TUGAS YANG DIKERJAKAN
Ulangi tanpa perubahan bagian kutipan tentang distribusi solar, mulai dari "Sebenarnya kapal tangker" sampai dengan "transaksi langsir tersebut.".

KUTIPAN TERPILIH
++++++++++++++++++++

Selain itu, solar juga memudahkan pengguna kendaraan bermotor dalam menjalankan mesinnya termasuk speed boat yang melayani penyeberangan antar pulau jarak dekat. Kalau melihat perkembangan daerah baru berkembang seperti di Kabupaten Tanah Bumbu, sudah seharusnya subsidi Bahan Bakar Minyak itu mempercepat perputaran kegiatan ekonomi di daerah ini. Namun pada kenyataannya hal itu tak sejalan dengan harapan masyarakat yang tinggal di kabupaten berusia 9 tahun seperti Tanah Bumbu tersebut. Terbukti masih banyaknya penjual Bahan Bakar Minyak eceran di sekitar SPBU yang beroperasi hanya beberapa jam saja.

Sekitar tahun 1990-an sebelum krisis moneter mendera negara ini, mengingat kondisi alam dan kondisi keamanan Kalimantan yang belum stabil saat itu menimbulkan perebutan kekuasaan atas Sumber Daya Alam di nusantara ini semakin merajalela sehingga menyebabkan korban jiwa di kalangan masyarakat yang menambang secara tradisional di tempat penambangan hutan pun dihentikan bersamaan dengan runtuhnya rezim Orde Baru. Namun saat itu harga dan persediaan solar masih normal serta sistem distribusi masih tergolong sederhana dengan metode penyimpanan solar di tangki yang mendiami gudang dan pembelian dapat berasal dari Depo Pertamina maupun kapal tangker dengan cara jemput bola ke tengah lautan sekitar 30-40 mil dari daratan. Untuk metode jemput bola sendiri, koordinasi antara distributor dengan kapten kapal sangat rapi supaya dapat menentukan koordinat kapal tangker bertemu dengan kapal tangki yang dibawa oleh distributor guna melakukan transaksi 30 ton solar per perjalanan pengangkutan.

Sebenarnya kapal tangker itu membawa solar dari depo pusat seperti Balikpapan menuju depo cabang di Kotabaru, namun kuota tangkinya selalu melebihi dari jumlah yang seharusnya diangkut sehingga kelebihan tersebut dapat diperjualbelikan kepada distributor. Selisih hargapun tergolong mengiurkan bagi para distributor semisal saja harga dari depo 450 per liter sedangkan harga di tangker bisa mencapai 300 per liter. Sedangkan muat tangker itu biasanya 150.000 ton namun order mungkin sekitar 100.000 ton saja setiap kali angkut jadi keuntungannya mencapai puluhan juta untuk transaksi langsir tersebut.

++++++++++++++++++++

INFORMASI SUMBER
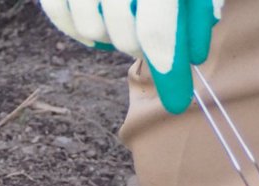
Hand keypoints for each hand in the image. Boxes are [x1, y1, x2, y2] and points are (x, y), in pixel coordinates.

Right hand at [39, 0, 223, 114]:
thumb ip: (199, 3)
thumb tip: (194, 51)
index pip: (157, 32)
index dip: (169, 72)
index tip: (177, 103)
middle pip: (124, 33)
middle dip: (144, 45)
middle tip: (159, 40)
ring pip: (91, 28)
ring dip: (113, 32)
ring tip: (130, 20)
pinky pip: (59, 11)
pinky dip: (77, 23)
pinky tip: (100, 20)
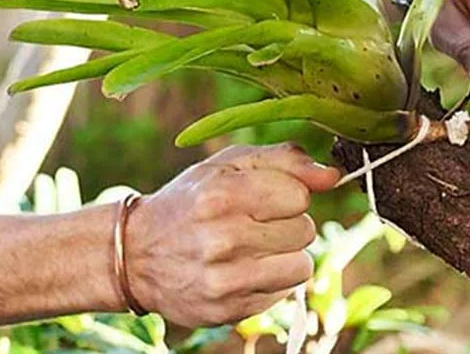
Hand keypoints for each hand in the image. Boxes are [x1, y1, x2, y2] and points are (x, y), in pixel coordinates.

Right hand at [121, 143, 338, 326]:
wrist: (136, 253)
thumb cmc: (191, 201)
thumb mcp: (226, 166)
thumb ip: (283, 161)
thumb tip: (332, 177)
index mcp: (221, 193)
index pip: (298, 195)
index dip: (286, 194)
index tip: (263, 198)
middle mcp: (222, 237)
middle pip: (304, 230)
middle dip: (286, 224)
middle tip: (254, 223)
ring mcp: (224, 278)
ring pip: (302, 265)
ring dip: (285, 255)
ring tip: (253, 248)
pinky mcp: (228, 309)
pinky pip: (284, 293)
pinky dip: (271, 281)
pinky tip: (242, 270)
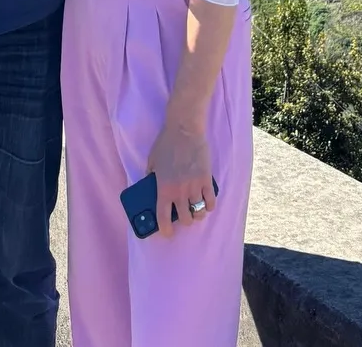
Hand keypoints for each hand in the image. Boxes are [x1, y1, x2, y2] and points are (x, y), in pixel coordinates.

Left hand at [146, 118, 214, 239]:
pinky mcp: (206, 180)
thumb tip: (150, 187)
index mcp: (163, 189)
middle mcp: (179, 192)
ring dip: (197, 214)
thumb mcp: (152, 161)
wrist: (184, 128)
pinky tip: (206, 202)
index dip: (165, 230)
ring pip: (199, 213)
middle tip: (183, 214)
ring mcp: (194, 186)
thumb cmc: (166, 142)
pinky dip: (209, 206)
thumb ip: (151, 177)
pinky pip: (210, 202)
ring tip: (195, 209)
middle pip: (185, 219)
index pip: (163, 219)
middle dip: (185, 220)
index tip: (168, 232)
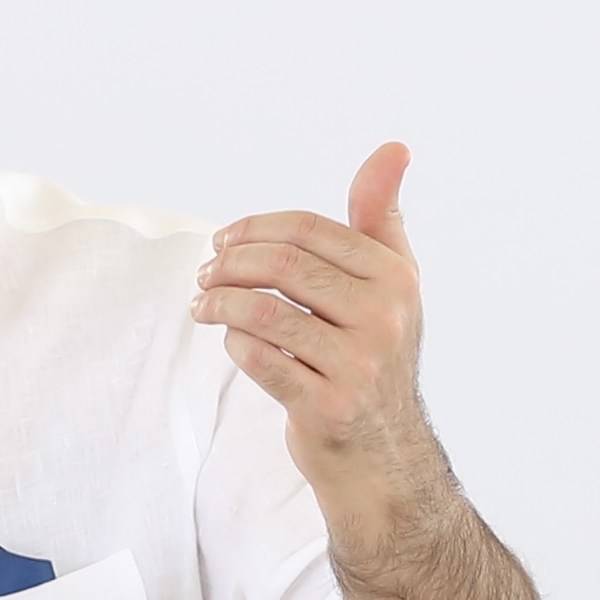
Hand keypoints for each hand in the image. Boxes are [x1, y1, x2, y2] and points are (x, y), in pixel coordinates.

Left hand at [193, 143, 445, 542]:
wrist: (383, 453)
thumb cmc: (374, 353)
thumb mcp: (391, 283)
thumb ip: (379, 216)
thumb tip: (394, 146)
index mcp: (396, 278)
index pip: (309, 230)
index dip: (255, 228)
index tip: (223, 240)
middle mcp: (385, 318)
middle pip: (282, 266)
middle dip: (229, 264)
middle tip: (205, 274)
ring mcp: (358, 365)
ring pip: (263, 312)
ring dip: (218, 303)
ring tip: (202, 305)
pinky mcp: (327, 406)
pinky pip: (257, 360)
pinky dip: (234, 345)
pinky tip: (232, 342)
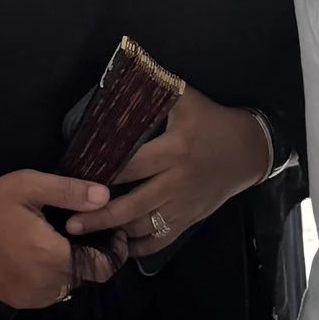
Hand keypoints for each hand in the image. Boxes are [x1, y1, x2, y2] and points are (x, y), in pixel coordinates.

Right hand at [0, 168, 114, 310]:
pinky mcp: (15, 300)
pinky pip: (47, 295)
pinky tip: (43, 257)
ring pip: (67, 288)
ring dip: (71, 270)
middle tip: (86, 233)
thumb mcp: (31, 186)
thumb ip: (70, 192)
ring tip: (64, 244)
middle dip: (91, 257)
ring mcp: (27, 296)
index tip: (114, 235)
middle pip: (85, 278)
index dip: (114, 254)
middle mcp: (41, 283)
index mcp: (49, 255)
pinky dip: (52, 279)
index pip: (100, 269)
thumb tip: (105, 196)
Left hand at [69, 89, 268, 262]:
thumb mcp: (187, 99)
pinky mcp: (190, 219)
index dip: (101, 173)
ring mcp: (184, 204)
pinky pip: (162, 239)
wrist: (249, 151)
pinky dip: (140, 247)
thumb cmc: (213, 122)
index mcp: (173, 150)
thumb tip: (124, 72)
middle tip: (70, 222)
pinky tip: (119, 247)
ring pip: (144, 227)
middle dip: (99, 216)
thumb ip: (156, 89)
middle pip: (132, 205)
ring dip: (115, 233)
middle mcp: (176, 182)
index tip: (75, 177)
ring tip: (88, 235)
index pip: (130, 166)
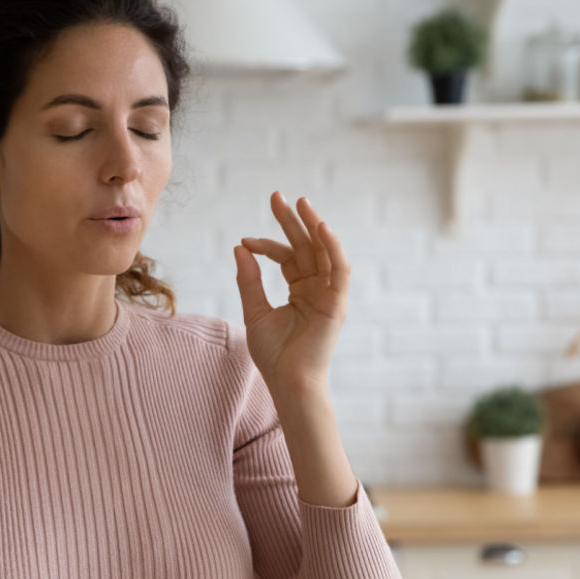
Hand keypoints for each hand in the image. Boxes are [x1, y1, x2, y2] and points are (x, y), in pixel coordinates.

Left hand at [232, 192, 350, 395]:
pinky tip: (321, 227)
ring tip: (300, 202)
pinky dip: (333, 247)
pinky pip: (340, 269)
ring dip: (314, 225)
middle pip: (306, 247)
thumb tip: (239, 248)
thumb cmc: (274, 354)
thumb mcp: (254, 311)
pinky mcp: (338, 303)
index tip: (245, 241)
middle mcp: (317, 289)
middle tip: (276, 196)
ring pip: (324, 252)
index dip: (266, 245)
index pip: (286, 257)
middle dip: (292, 221)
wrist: (288, 382)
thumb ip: (249, 280)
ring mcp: (329, 294)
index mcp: (301, 291)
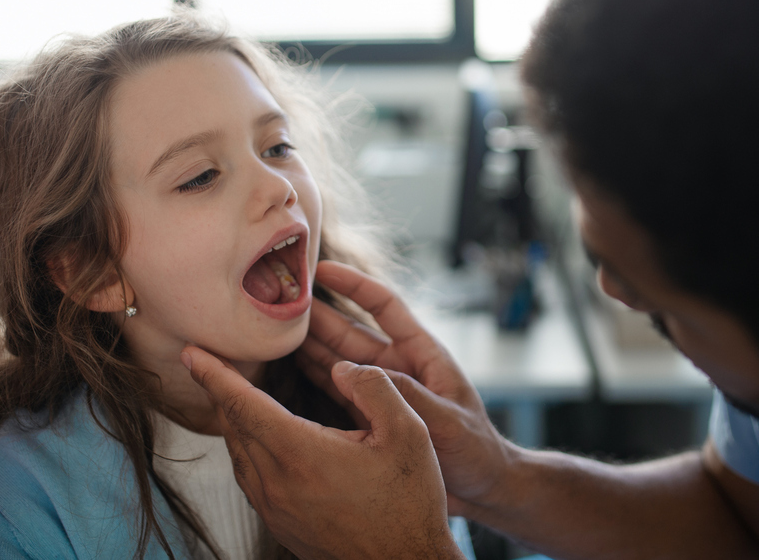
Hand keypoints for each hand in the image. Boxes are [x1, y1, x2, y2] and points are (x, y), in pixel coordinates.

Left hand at [182, 346, 462, 559]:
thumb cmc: (410, 502)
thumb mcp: (409, 433)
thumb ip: (374, 388)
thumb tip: (341, 367)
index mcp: (301, 453)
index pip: (242, 404)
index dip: (214, 374)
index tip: (191, 352)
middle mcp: (277, 482)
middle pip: (233, 426)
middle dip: (221, 390)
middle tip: (217, 360)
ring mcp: (274, 508)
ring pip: (238, 453)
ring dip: (233, 420)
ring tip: (238, 395)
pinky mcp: (280, 525)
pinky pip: (249, 478)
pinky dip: (246, 448)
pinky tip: (262, 439)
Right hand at [300, 260, 518, 516]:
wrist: (482, 489)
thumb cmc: (476, 451)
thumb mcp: (446, 421)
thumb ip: (406, 395)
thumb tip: (352, 371)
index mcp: (423, 354)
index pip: (385, 307)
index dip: (355, 286)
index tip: (323, 269)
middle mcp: (400, 366)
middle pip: (352, 332)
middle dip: (320, 315)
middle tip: (283, 301)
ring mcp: (384, 391)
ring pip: (340, 359)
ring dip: (310, 344)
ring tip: (275, 328)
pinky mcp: (373, 416)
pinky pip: (338, 391)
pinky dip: (315, 377)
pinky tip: (289, 368)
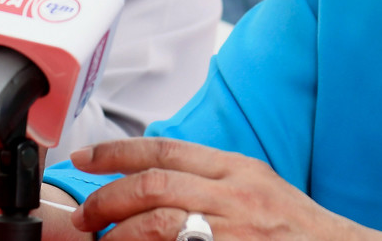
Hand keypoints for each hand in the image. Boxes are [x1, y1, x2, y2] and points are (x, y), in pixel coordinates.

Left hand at [68, 138, 381, 240]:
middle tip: (85, 214)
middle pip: (154, 186)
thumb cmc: (297, 228)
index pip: (166, 150)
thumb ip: (212, 178)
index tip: (85, 157)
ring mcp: (233, 231)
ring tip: (102, 240)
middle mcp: (235, 195)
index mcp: (238, 168)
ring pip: (159, 223)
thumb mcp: (257, 186)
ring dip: (119, 233)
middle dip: (108, 198)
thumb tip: (155, 177)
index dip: (118, 152)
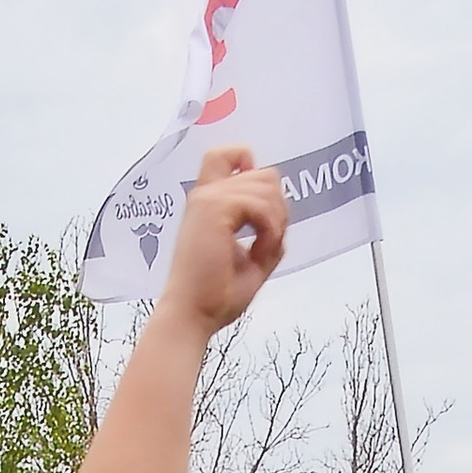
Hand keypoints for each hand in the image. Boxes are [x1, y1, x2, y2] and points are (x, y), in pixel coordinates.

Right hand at [162, 145, 287, 337]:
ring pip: (267, 185)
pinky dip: (270, 228)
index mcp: (208, 205)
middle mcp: (206, 196)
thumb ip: (265, 234)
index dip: (250, 165)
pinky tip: (260, 250)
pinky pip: (261, 203)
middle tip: (270, 240)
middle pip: (263, 173)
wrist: (190, 316)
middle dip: (278, 206)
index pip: (226, 156)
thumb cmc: (212, 297)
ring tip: (264, 250)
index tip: (258, 204)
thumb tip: (281, 219)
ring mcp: (209, 200)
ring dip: (276, 220)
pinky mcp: (214, 209)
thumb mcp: (250, 261)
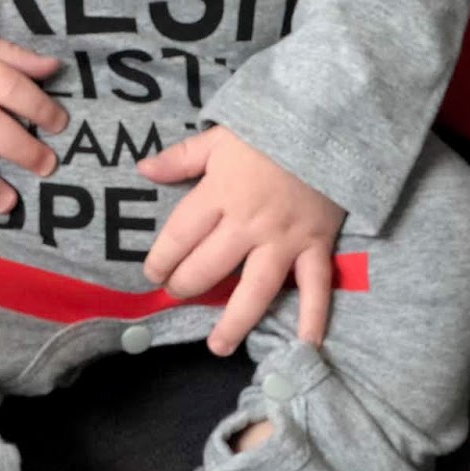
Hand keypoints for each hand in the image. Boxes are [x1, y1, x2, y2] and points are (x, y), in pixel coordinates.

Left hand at [137, 126, 344, 354]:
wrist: (326, 124)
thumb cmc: (268, 131)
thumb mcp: (219, 137)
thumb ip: (181, 157)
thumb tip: (143, 169)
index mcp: (220, 192)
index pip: (181, 234)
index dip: (162, 258)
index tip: (151, 273)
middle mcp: (248, 223)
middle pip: (209, 266)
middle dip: (187, 285)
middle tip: (177, 294)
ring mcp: (284, 239)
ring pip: (255, 289)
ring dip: (234, 322)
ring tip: (217, 346)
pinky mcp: (316, 245)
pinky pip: (315, 287)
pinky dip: (312, 318)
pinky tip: (304, 345)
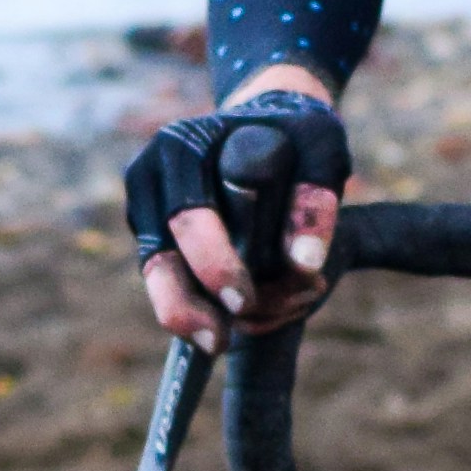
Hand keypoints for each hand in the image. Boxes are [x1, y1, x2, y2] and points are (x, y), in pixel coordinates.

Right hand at [126, 79, 350, 350]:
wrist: (271, 125)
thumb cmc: (299, 135)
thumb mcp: (321, 149)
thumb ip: (316, 196)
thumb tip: (304, 264)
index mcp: (181, 148)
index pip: (190, 215)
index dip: (213, 262)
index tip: (243, 302)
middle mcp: (152, 180)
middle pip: (158, 256)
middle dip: (187, 305)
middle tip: (221, 341)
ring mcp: (149, 212)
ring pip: (160, 278)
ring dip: (189, 317)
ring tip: (219, 344)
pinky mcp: (159, 238)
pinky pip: (173, 282)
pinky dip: (202, 306)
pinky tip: (235, 324)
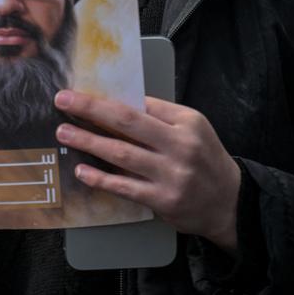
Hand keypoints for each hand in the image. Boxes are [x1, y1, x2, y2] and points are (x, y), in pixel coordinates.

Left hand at [54, 90, 240, 254]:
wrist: (230, 201)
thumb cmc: (205, 158)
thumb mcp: (193, 127)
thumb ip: (161, 116)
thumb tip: (119, 103)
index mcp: (185, 122)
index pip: (141, 104)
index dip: (108, 98)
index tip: (80, 92)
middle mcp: (179, 146)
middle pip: (127, 122)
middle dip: (91, 109)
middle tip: (63, 100)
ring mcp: (170, 175)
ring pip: (121, 154)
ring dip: (89, 141)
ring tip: (65, 132)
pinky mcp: (162, 201)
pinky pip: (125, 187)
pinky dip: (101, 179)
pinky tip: (82, 171)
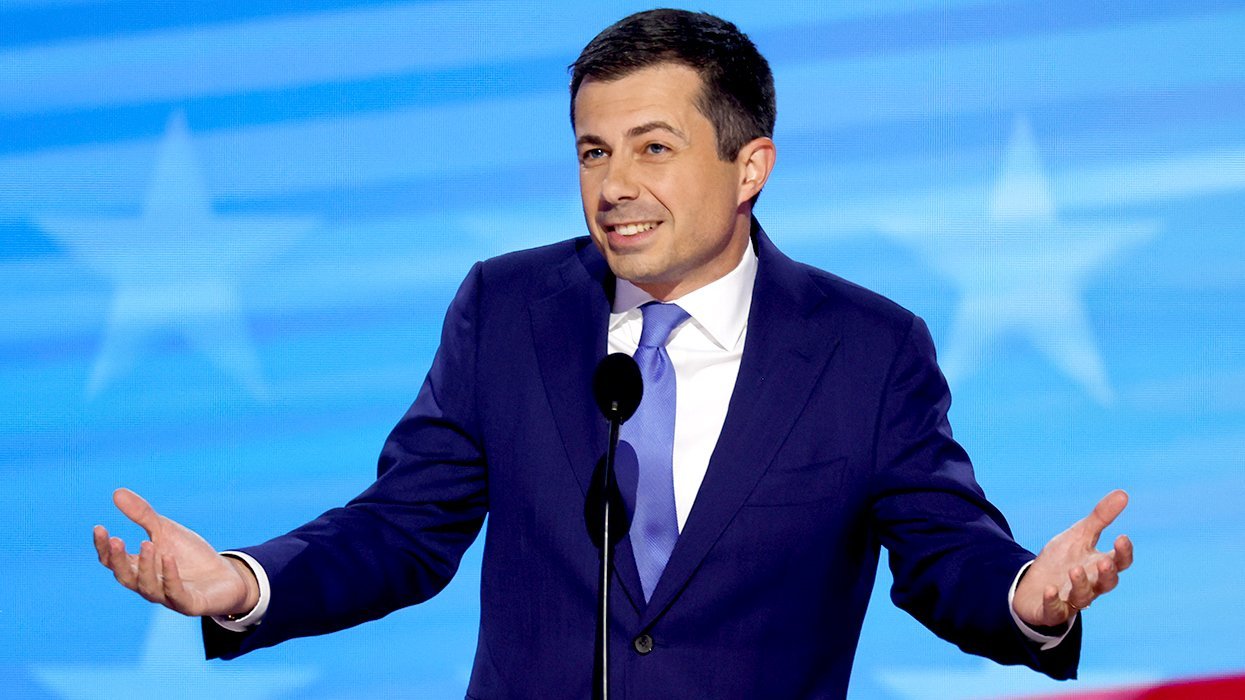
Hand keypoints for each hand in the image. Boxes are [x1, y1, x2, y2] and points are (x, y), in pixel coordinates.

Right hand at [93, 488, 257, 617]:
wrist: (226, 576)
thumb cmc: (190, 555)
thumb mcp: (166, 531)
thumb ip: (143, 515)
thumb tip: (116, 492)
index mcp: (139, 569)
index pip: (113, 562)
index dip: (104, 547)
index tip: (99, 527)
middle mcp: (148, 585)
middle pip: (126, 577)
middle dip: (119, 560)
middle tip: (116, 540)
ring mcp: (168, 597)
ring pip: (149, 587)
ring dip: (145, 566)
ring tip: (146, 544)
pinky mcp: (190, 604)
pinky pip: (176, 593)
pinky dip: (171, 576)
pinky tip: (169, 557)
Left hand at [1013, 489, 1133, 627]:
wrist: (1034, 585)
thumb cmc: (1063, 560)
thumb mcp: (1079, 535)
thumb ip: (1100, 517)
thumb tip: (1124, 493)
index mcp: (1099, 566)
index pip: (1120, 562)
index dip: (1123, 553)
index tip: (1121, 538)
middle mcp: (1091, 585)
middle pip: (1107, 584)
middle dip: (1107, 574)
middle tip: (1104, 562)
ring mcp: (1072, 600)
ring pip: (1083, 597)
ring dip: (1080, 584)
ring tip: (1074, 570)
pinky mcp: (1052, 611)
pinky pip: (1054, 610)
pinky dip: (1053, 601)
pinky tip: (1050, 589)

++++++++++++++++++++

HASIL LATIHAN
Sebenarnya kapal tangker itu membawa solar dari depo pusat seperti Balikpapan menuju depo cabang di Kotabaru, namun kuota tangkinya selalu melebihi dari jumlah yang seharusnya diangkut sehingga kelebihan tersebut dapat diperjualbelikan kepada distributor. Selisih hargapun tergolong mengiurkan bagi para distributor semisal saja harga dari depo 450 per liter sedangkan harga di tangker bisa mencapai 300 per liter. Sedangkan muat tangker itu biasanya 150.000 ton namun order mungkin sekitar 100.000 ton saja setiap kali angkut jadi keuntungannya mencapai puluhan juta untuk transaksi langsir tersebut.